I think the "we aim" here refers to 3G/4G. The phone is going to have a baseband module, so yes, it will be able to do GSM phone calls & SMS like any old phone. I imagine that adding 3G/4G packet data in a FOSS manner may be harder however.


I think the "we aim" bit is more directed towards certain frequencies rather than "we're not sure if we can get 4G working". Take a look at any group of phones on https://willmyphonework.net and look at the differences between countries. Getting 3G/4G to work globally is a lot harder than just settling for US/Canada or US/Europe.


>The whole idea of the phone is to provide unprecedented privacy, security and autonomy by running an entirely FOSS Debian-based GNU/Linux stack (even including CPU & GPU drivers!)

Call me pessimistic but I don't think we will see a FOSS GPU driver anytime soon.


The reason for choosing i.MX is that it can boot with a mainstream Linux kernel.

https://github.com/etnaviv


I can't really afford a new phone right now, but I really want this to be a thing, and I think we're running out of chances for a FLOSS phone to take off, so I ordered one. I really hope it meets its target.


Their UI looks like it's based on Gnome -- I wonder if they wrote some extensions to make Gnome more phone-friendly.

IMO great idea to use Matrix as the communication layer -- especially when double-ratchet is stable, it'll be able to provide the good UX of things like Signal on Android, iMessage, Google Duo, and FaceTime, but built on an open platform. Hope it does well!


It sounds like Matrix is currently "facing a major funding crisis." (https://matrix.org/blog/2017/07/07/a-call-to-arms-supporting...)

Which makes me worried that this downstream project depends upon it.


This is a chicken and egg problem :) Support from Purism if this campaign is successful is one of many ways Matrix's funding can be secured going forwards!


Ordered the phone and sent Matrix some BTC. Hopefully you guys can pull this project off!


\o/ thanks! :-)


A Decade ago there was a sort of gnome for PDAs. I don't know if that's what this is.


That was a long time ago, and I think it's discontinued. Gnome Mobile and Embedded Initiative hasn't had an update presented at GUADEC or any other major FOSS conferences in 8 years.


Maemo?


Before they switched to Qt, Nokia had extensions to GTK called Hildon.


Qtopia?


That's QT not GTK. Also QT is still used while the toolkit I'm thinking of isn't.


You might be talking about Enlightenment (not dead yet) or the openmoko gtk ui, though I forget its name too.


Ah ok, I misread your comment.


I couldn't find the single most important piece of information for me, the battery life. Is that not decided yet or has it been omitted for marketing convenience? I was thinking of signing up to get one but with that missing bit I don't want to take the risk.

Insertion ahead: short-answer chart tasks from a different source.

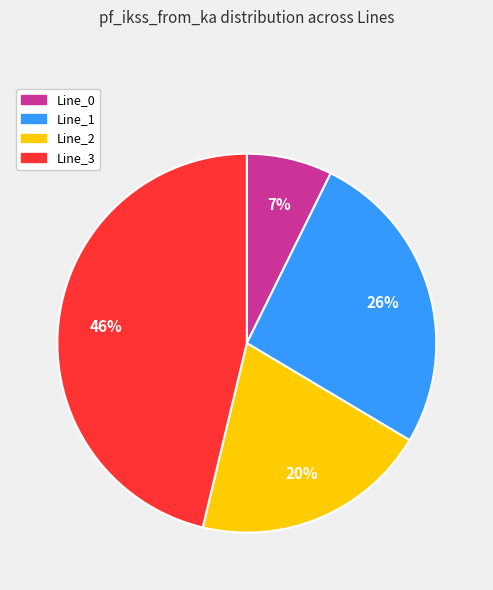

How many segments does this pie chart have?

4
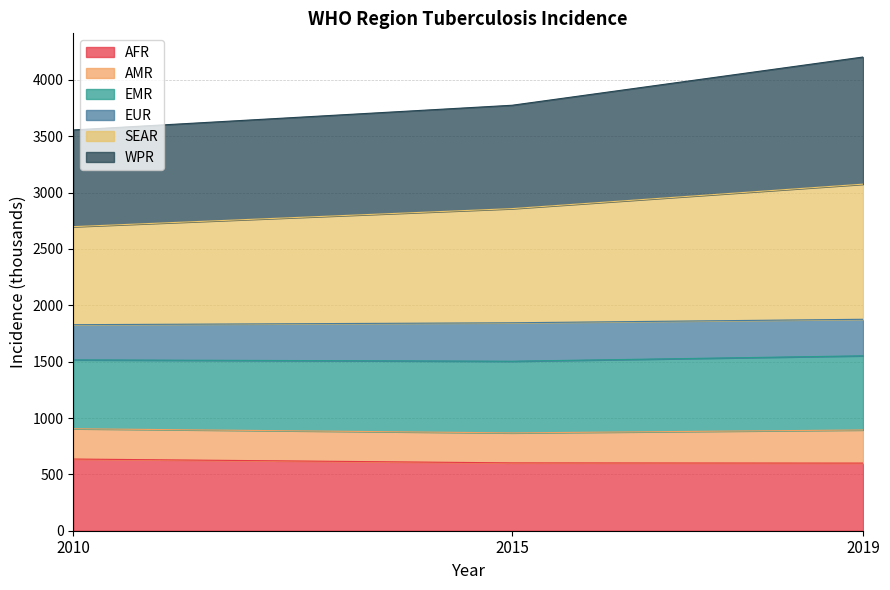

What is the lowest value of the AFR series?

600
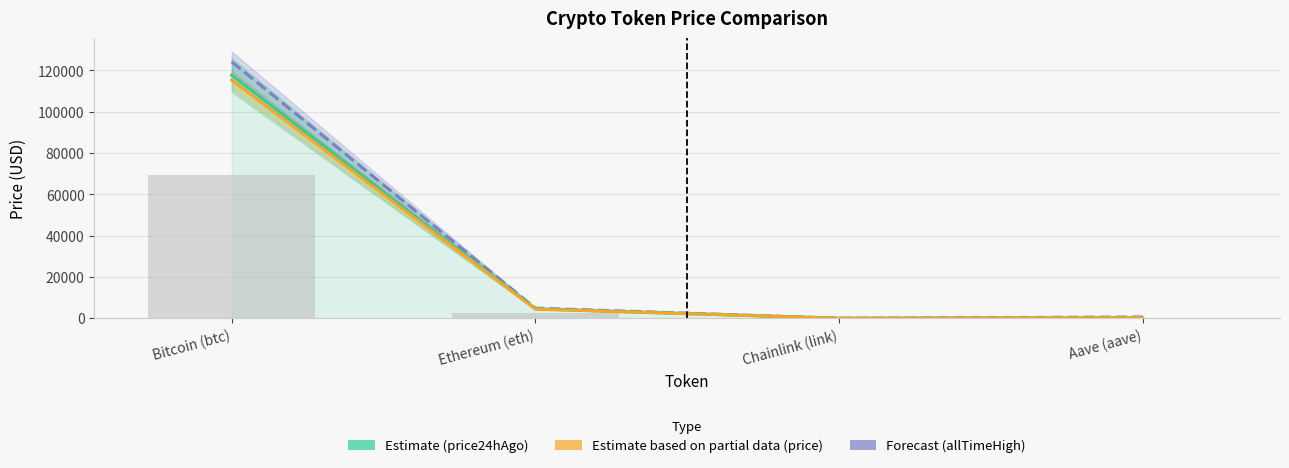

Where does the price24hAgo (Estimate) series first go above 4605?

Bitcoin (btc)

They don't know the SoC / processor yet, no way they could say battery life at this stage.


The first shots of the phone in the video have it surrounded by logos for Fedora, Arch, Suse, PureOS, etc.

First sentence of second paragraph of text: "based on Debian"

Why are you promoting the phone with a bunch of unrelated logos?


I think the whole point of the phone is that it's a FLOSS-friendly hardware platform which can run whatever Linux you like (even if the default supported one is PureOS, based on Debian).


That's pretty exciting considering the Blackphone is proprietary and Replicant isn't available for newer phones.


This phone's software may not track you, but the cellular network itself still does.


What's nice is you can turn off the baseband processor and make voip calls if you're on a wireless connection, so you can work around that.